▸ **ACTION ITEM**: Go through the entries below and pick out every line with "lamppost".
-----
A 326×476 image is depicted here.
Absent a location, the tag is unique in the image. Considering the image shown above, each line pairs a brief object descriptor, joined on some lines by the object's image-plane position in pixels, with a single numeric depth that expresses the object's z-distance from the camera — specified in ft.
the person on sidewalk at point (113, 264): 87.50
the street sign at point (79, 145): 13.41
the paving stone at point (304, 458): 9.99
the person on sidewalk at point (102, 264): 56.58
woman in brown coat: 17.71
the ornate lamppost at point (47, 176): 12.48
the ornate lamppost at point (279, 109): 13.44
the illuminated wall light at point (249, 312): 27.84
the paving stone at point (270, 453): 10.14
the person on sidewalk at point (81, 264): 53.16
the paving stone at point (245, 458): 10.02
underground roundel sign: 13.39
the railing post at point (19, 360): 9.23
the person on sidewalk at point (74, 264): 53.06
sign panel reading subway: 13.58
-----
▸ **TASK ANSWER**:
the ornate lamppost at point (47, 176): 12.48
the ornate lamppost at point (279, 109): 13.44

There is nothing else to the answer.